Feature request: Session chaining for cross-session context continuity

Resolved 💬 3 comments Opened Mar 17, 2026 by Wataru00N Closed Apr 30, 2026

Problem

When a conversation spans multiple sessions (due to auto-splitting, crashes, or terminal restarts), --resume only restores the context of a single session. The logical thread's earlier context — motivations, reasoning chains, and decisions that led to the current state — is lost.

Example scenario:

  1. Session 1: Discuss team/org challenges → develop strategy direction
  2. Session 2: Analyze contradictions in strategy v3 → build decision tree
  3. Session 3: Finalize strategy v4

Resuming Session 3 only recovers the v4 finalization context.
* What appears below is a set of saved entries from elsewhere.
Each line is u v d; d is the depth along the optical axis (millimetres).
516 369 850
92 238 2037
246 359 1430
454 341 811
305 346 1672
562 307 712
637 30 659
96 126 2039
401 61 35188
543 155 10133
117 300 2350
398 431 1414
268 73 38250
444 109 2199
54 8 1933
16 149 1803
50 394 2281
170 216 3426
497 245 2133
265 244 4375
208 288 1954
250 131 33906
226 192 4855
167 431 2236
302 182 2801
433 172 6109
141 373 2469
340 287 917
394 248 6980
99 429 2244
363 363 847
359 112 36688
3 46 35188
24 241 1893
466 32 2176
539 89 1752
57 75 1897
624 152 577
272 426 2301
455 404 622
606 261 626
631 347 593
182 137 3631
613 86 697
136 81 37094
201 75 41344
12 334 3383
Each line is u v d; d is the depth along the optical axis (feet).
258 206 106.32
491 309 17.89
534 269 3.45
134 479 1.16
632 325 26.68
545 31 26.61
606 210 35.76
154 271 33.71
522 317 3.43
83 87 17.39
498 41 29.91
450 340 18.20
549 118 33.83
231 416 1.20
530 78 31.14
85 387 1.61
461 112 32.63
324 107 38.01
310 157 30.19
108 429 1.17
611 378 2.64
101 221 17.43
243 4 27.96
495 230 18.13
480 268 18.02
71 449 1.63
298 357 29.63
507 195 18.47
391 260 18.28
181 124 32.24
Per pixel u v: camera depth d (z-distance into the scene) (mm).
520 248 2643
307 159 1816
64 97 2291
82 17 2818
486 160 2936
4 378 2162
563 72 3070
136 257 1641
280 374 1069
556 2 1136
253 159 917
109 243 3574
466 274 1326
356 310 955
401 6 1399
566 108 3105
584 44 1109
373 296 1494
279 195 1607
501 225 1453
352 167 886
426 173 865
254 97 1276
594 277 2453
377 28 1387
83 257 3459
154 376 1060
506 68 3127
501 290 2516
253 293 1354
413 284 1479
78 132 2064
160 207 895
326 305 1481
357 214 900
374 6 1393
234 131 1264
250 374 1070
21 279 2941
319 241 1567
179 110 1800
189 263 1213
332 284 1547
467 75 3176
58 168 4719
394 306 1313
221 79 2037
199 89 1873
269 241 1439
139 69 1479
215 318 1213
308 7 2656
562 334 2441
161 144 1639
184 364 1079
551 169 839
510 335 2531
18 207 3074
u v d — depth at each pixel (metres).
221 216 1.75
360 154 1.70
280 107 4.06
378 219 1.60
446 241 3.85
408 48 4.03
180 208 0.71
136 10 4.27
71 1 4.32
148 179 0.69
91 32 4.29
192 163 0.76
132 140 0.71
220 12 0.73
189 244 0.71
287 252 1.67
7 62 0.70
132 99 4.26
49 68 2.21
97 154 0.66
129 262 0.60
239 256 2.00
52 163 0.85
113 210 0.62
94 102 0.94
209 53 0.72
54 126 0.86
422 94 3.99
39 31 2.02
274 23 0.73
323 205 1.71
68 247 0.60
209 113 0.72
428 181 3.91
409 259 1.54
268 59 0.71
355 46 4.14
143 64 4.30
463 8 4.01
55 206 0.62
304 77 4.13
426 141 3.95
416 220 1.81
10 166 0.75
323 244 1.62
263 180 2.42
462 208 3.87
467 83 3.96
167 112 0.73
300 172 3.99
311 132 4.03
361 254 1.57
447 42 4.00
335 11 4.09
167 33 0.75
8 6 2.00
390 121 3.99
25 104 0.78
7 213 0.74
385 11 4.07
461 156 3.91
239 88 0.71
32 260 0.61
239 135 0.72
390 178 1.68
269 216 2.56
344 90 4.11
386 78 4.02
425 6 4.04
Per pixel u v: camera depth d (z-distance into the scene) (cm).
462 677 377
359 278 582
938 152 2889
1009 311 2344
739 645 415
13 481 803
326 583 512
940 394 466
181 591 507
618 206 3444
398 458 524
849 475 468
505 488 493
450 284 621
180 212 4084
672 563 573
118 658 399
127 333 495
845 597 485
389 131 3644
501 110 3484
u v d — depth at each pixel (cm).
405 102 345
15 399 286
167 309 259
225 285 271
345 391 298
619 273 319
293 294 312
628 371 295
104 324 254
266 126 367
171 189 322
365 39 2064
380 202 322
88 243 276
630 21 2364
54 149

The why behind the strategy (from Session 1) is gone, making follow-up discussions shallow.

Current workarounds

  • Writing handoff notes to files between sessions — but this consumes tokens and adds overhead
  • Using persistent memory — but only captures summaries, not the full reasoning chain
  • --continue / --resume — useful but limited to single-session context

Proposed solution

Some form of session chaining or thread-level history, where:

  • Sessions that are logically connected (e.g., auto-split from the same conversation, or manually linked) can share context
  • Resuming a session could optionally load prior linked sessions' context (perhaps compressed)
  • Users can group sessions into named threads

Impact

Power users who run long, multi-session workflows (strategy development, complex debugging, multi-day projects) lose significant context at every session boundary. This forces either redundant re-explanation or file-based workarounds that increase token consumption.